Excavates the long-tail distribution through multi-turn dialogue. After the first round of generation, the results are put into history, and the second round requests “different” content.

System:
(Keep previous context)

User:
Generate 5 MORE alternative responses to the original input prompt. These should be distinct from the previous ones.

Format Requirements:
Return the responses in JSON format with the key "responses", including "text" and "probability" (relative to the full distribution).

We focus on four sets of key experimental data to verify the effectiveness of VS.

a-c: In Poem, Story, and Joke tasks, the average semantic diversity of the VS method (pink shades) is consistently better than baselines like Direct and Sequence. d: The Diversity-Quality Pareto Front for the Poem task shows that VS-CoT (red dots) pushes the curve to the top right, indicating higher diversity at the same quality. e-f: Shows the Emergent Trend, where the stronger the model capability (e.g., GPT-4.1), the more significant the diversity gain brought by VS.
  • Pareto Front: In Figure 4(d), VS-CoT (red line) pushes the entire curve to the upper right. This implies that VS provides higher diversity for the same level of quality.
  • Human Evaluation: In the Joke task, the diversity score for VS (3.01) is significantly higher than direct questioning (1.83).
  • Emergent Trend: As shown in Figure 4(e), stronger models (like GPT-4.1) gain far more diversity from VS compared to smaller models (like GPT-4.1-mini), proving that this method relies on the model’s instruction following and calibration capabilities.
Comparison of the distribution generated by different Prompting methods for ‘Name a US State’ versus Ground Truth (Pre-training distribution). Direct Prompting (Blue) collapses severely, with probability concentrated on a few states; Sequence Prompting (Dashed line) shows a uniform distribution, lacking real characteristics; while VS-Standard (Red) successfully captures long-tail features, highly restoring the true distribution.

In the “Name a US State” experiment, the authors calculated the KL Divergence between the generated distribution and the true pre-training data distribution.

  • Direct Prompting: KL 14.8\approx 14.8 (Severe collapse)
  • VS-Standard: KL 0.13\approx 0.13 (Almost perfect restoration) This directly confirms that VS can successfully awaken the knowledge distribution suppressed within the model.
Performance of a model fine-tuned on math synthetic data generated using VS. The baseline is fine-tuning directly with 1K data. It can be seen that VS-Multi (37.5%) achieved a significant accuracy improvement compared to Direct Prompting (30.6%).

VS can not only write poems but also improve mathematical capabilities.

  • Experimental Design: Use VS to generate math problems to fine-tune a small model.
  • Results show that compared to the Baseline (30.6%), accuracy improved to 37.5% after fine-tuning with data generated by VS-Multi. This proves that data generated by VS possesses high quality and high coverage, making it extremely valuable for the field of Data Synthesis.

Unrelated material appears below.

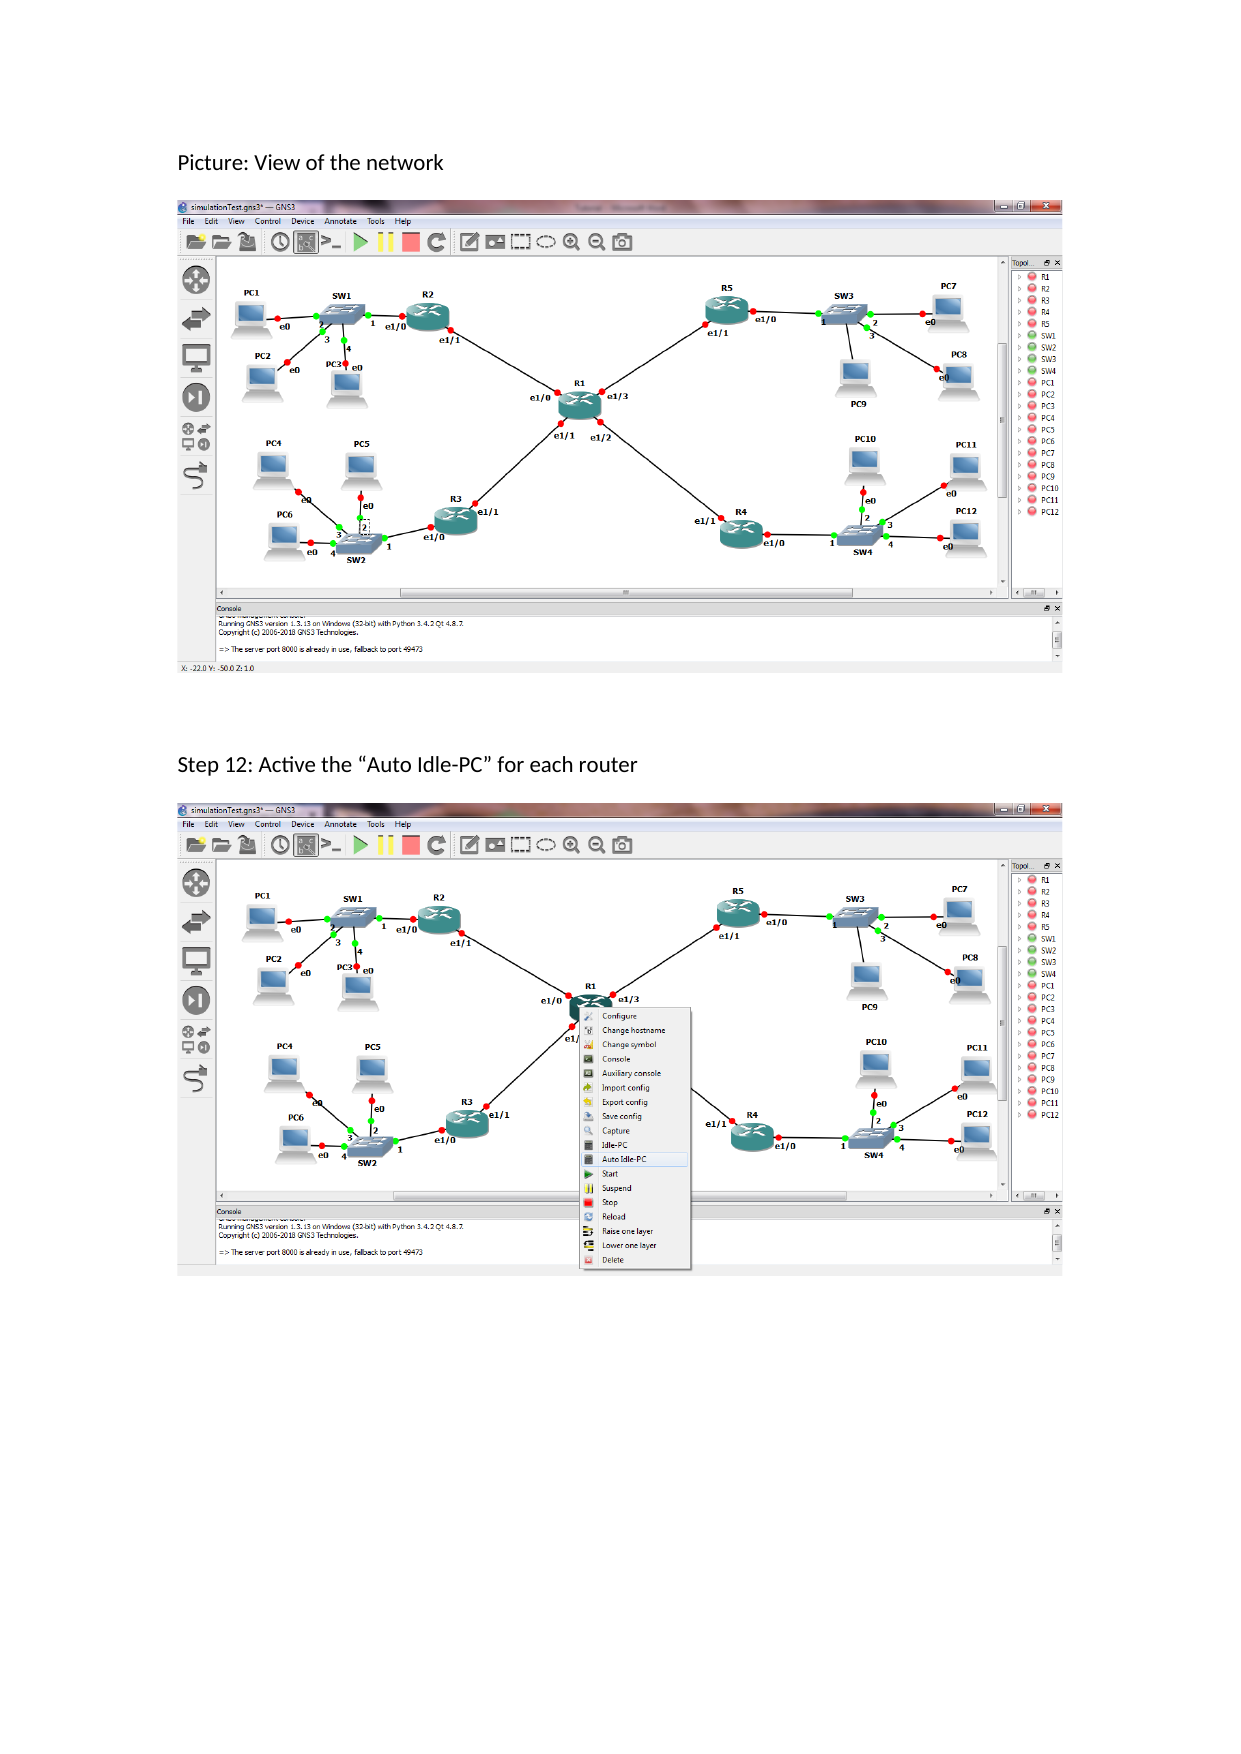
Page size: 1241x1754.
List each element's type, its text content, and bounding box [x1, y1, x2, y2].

The most important insight this paper brings us is: A model’s “mediocrity” and “lack of creativity” are often not because it lacks the ability, but because it tries too hard to cater to human “Typicality Bias.”

Through Verbalized Sampling, we do not need expensive retraining. We only need to change the way we communicate with the model—shifting from simply “demanding answers” to “exploring possibilities”—to unlock the deep creative potential of LLMs. This offers a highly potential direction for future inference acceleration, data synthesis, and creative auxiliary tools.